Work instructions >>
Transcribe the listing exactly, so that nothing but the pictures is missing.

Given data >>
##############################

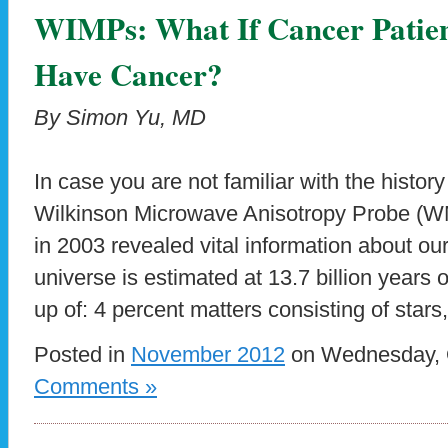
WIMPs: What If Cancer Patien
Have Cancer?
By Simon Yu, MD
In case you are not familiar with the histo
Wilkinson Microwave Anisotropy Probe (W
in 2003 revealed vital information about ou
universe is estimated at 13.7 billion years 
up of: 4 percent matters consisting of stars
Posted in
November 2012
on Wednesday, O
Comments »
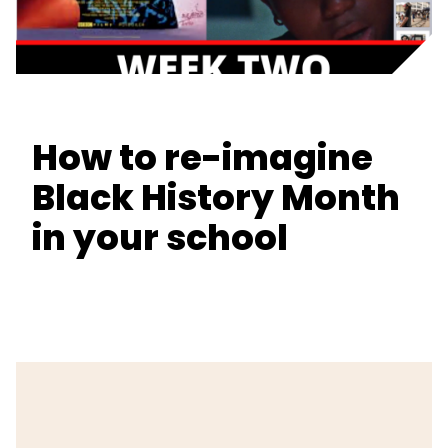
How to re-imagine
Black History Month
in your school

##############################

Result for this exercise >>
WIMPs: What If Cancer Patien
Have Cancer?
By Simon Yu, MD
In case you are not familiar with the histo
Wilkinson Microwave Anisotropy Probe (W
in 2003 revealed vital information about ou
universe is estimated at 13.7 billion years 
up of: 4 percent matters consisting of stars
Posted in
November 2012
on Wednesday, O
Comments »
How to re-imagine
Black History Month
in your school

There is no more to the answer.